Exercise aim> Reproduce the portion of the cloud computing thread below that runs from "It's not about" up to and including "investment gone sour.".

Given passage>
Network effects propel cloud computing - breily
http://anand.typepad.com/datawocky/2008/04/a-herald-of-rev.html

======
jorgeortiz85

        "This is epochal stuff -- banks and pharma are notorious late adopters of early-stage technology, so to see them in the vanguard of cloud computing is astonishing."
    

It's not about network effects though, it's corporate purchasing policies. For
under 50TB kept at Amazon S3, it's only marginally more expensive to transfer
the data out than it is to keep it in
(<http://www.amazon.com/gp/browse.html?node=16427261>). For over 50TB it's
cheaper to transfer out. Amazon S3 is popular, not because there's network
effects that are keeping the data locked into the Amazon cloud, but because of
corporate purchasing policies.

When big, slow, late-adopter corporations (like banks and pharma) eventually
do adopt new technologies, it usually means a multi-million dollar contract
that needs to be negotiated and signed by the company's top officers. Of
course this is going to take forever. No CTO/CIO wants to be blamed for a
multi-million dollar investment gone sour.

In contrast, with AWS a single engineer can fire up 100 computing instances
and in just one hour run a huge data processing task that would take many
hours on her division's handful of Very Expensive Servers. Total cost? $10.
With that kind of cost, the engineer doesn't even need approval from her
direct manager, much less from the division VP.

And if AWS produces results, it's very easy to get approval for progressively
larger and larger projects. By the time the CTO/CIO is asked to approve a
many-millions contract with Amazon, the company is already using AWS left and
right, and the benefits are clear to everyone.

Exercise data>
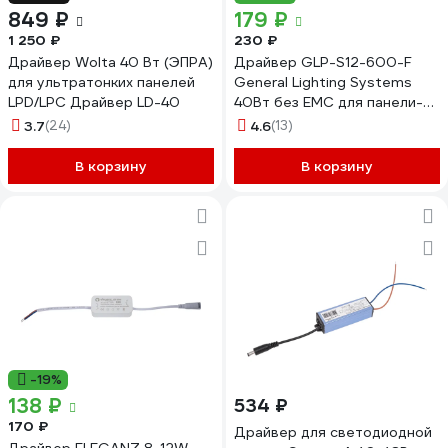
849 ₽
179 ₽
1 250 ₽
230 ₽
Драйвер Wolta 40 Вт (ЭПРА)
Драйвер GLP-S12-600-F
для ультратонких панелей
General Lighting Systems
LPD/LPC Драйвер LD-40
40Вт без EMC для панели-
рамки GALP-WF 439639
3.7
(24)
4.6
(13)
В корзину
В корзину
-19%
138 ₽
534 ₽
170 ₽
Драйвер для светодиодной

...

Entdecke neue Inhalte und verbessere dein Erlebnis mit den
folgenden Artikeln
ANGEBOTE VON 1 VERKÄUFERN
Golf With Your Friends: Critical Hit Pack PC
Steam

Solution to this problem>
It's not about network effects though, it's corporate purchasing policies. For
under 50TB kept at Amazon S3, it's only marginally more expensive to transfer
the data out than it is to keep it in
(<http://www.amazon.com/gp/browse.html?node=16427261>). For over 50TB it's
cheaper to transfer out. Amazon S3 is popular, not because there's network
effects that are keeping the data locked into the Amazon cloud, but because of
corporate purchasing policies.

When big, slow, late-adopter corporations (like banks and pharma) eventually
do adopt new technologies, it usually means a multi-million dollar contract
that needs to be negotiated and signed by the company's top officers. Of
course this is going to take forever. No CTO/CIO wants to be blamed for a
multi-million dollar investment gone sour.